- _AIM_:
Rewrite everything from the line containing "catalogue / barcode: US 769420" down to the line containing "scientific name: Dicliptera chinensis", replacing "collectors" with "collected by" and leaving all else unchanged.

** Begin EXCERPTED RECORDS **

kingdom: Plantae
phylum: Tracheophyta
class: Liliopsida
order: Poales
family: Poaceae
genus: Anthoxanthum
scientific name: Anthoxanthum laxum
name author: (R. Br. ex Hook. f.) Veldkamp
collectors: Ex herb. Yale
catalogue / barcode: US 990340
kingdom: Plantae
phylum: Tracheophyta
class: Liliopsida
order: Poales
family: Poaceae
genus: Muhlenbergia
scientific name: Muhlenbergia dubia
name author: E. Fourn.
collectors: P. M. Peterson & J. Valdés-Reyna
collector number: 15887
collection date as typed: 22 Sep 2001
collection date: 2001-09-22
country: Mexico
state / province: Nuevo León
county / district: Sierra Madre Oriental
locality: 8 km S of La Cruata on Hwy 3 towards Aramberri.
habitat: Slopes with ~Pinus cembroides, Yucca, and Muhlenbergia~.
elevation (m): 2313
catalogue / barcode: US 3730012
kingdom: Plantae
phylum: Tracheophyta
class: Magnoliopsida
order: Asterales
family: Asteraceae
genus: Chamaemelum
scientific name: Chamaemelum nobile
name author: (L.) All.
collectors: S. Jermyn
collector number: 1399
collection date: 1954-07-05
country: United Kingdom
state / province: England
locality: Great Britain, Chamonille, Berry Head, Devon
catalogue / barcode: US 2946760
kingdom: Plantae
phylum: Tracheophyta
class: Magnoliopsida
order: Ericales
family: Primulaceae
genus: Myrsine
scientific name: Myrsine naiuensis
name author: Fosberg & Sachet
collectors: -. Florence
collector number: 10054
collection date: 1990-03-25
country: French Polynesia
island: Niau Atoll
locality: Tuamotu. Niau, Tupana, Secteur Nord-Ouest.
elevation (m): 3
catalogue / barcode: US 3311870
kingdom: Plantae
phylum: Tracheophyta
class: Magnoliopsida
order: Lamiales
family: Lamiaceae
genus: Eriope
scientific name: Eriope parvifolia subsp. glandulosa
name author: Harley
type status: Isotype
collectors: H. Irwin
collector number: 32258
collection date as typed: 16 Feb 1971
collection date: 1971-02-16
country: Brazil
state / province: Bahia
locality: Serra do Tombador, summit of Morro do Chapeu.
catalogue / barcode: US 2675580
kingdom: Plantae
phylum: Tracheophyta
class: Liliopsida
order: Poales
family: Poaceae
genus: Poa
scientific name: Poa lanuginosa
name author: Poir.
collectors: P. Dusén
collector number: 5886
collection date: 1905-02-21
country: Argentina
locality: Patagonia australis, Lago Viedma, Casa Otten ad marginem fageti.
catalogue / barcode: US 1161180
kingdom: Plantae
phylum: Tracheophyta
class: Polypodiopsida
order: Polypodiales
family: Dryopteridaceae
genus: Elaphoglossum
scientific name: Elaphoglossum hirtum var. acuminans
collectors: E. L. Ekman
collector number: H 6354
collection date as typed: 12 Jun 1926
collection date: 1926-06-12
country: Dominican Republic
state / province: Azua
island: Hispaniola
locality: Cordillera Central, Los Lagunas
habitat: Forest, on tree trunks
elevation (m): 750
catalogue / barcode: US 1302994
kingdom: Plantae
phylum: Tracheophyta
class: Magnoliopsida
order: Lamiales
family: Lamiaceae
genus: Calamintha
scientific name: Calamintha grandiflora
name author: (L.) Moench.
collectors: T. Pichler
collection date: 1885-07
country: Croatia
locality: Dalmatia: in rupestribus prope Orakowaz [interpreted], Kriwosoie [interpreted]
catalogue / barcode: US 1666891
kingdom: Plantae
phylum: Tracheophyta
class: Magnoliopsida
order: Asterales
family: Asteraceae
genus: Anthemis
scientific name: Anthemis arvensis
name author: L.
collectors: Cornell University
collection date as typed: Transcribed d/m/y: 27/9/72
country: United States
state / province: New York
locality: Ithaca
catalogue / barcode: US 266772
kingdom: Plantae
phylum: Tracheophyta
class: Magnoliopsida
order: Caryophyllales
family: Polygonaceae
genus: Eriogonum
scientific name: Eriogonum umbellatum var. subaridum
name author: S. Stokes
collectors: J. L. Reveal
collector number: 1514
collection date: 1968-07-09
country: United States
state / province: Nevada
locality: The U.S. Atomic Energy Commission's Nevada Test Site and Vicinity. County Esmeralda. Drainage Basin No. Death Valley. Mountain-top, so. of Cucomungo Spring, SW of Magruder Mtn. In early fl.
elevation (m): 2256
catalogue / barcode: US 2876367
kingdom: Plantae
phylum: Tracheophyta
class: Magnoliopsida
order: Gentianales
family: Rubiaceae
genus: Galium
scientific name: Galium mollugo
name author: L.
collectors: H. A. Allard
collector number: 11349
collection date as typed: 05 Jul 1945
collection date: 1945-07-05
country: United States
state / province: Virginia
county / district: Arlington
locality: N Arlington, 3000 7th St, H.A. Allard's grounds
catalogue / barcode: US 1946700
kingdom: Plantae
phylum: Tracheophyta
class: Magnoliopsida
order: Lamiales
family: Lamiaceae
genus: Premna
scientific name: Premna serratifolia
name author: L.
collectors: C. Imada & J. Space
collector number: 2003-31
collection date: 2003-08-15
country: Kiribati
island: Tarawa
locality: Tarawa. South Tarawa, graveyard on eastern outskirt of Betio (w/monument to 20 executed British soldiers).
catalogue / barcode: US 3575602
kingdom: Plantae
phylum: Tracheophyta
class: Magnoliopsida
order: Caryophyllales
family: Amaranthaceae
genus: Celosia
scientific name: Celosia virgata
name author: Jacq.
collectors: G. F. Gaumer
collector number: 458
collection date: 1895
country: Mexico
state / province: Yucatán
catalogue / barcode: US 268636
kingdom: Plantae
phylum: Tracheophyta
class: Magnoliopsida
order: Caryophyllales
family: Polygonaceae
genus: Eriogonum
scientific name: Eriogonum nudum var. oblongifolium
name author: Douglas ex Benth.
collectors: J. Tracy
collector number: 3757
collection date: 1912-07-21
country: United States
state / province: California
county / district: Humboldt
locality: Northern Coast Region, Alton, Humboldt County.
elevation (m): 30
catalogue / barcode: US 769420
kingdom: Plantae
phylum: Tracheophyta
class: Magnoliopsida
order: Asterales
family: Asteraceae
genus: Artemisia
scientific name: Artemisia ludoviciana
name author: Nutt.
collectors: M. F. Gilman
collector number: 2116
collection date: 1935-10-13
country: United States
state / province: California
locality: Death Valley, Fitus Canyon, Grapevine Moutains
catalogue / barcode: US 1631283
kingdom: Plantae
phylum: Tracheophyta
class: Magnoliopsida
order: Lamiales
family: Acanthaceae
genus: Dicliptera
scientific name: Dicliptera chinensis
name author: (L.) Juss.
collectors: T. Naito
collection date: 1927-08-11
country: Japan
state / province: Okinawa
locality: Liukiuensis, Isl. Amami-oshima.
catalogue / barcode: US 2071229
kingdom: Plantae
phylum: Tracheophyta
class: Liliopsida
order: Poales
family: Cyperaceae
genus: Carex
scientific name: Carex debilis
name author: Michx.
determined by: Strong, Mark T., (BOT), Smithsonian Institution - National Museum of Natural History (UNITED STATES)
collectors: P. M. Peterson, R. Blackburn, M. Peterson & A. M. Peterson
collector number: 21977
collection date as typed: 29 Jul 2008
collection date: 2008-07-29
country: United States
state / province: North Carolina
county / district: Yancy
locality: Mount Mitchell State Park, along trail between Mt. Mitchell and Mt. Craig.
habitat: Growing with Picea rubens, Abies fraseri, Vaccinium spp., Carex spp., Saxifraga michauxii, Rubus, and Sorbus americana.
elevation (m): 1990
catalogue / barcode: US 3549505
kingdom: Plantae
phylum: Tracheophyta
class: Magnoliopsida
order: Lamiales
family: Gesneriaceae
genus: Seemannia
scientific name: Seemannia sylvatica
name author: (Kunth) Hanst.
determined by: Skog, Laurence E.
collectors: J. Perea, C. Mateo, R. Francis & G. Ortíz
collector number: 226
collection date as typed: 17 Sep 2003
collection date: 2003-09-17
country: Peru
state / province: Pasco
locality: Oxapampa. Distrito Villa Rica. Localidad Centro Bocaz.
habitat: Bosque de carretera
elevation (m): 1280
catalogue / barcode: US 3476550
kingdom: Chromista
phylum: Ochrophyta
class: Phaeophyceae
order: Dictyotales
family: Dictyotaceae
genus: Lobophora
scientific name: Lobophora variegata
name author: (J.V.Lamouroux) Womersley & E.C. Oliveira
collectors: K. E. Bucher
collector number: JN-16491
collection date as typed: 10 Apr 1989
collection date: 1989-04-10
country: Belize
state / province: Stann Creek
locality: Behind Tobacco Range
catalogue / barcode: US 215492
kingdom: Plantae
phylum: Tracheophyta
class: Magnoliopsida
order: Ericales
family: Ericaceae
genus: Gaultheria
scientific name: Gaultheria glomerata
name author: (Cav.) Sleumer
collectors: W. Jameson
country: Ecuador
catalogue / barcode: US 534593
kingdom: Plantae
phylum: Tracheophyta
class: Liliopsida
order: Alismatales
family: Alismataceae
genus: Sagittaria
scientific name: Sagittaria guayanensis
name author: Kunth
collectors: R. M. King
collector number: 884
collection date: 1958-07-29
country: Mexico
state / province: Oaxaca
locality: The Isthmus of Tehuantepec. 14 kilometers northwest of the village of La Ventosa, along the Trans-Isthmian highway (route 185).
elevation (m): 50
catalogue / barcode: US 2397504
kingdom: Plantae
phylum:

** End EXCERPTED RECORDS **

- _PROBLEM SOLUTION_:
catalogue / barcode: US 769420
kingdom: Plantae
phylum: Tracheophyta
class: Magnoliopsida
order: Asterales
family: Asteraceae
genus: Artemisia
scientific name: Artemisia ludoviciana
name author: Nutt.
collected by: M. F. Gilman
collector number: 2116
collection date: 1935-10-13
country: United States
state / province: California
locality: Death Valley, Fitus Canyon, Grapevine Moutains
catalogue / barcode: US 1631283
kingdom: Plantae
phylum: Tracheophyta
class: Magnoliopsida
order: Lamiales
family: Acanthaceae
genus: Dicliptera
scientific name: Dicliptera chinensis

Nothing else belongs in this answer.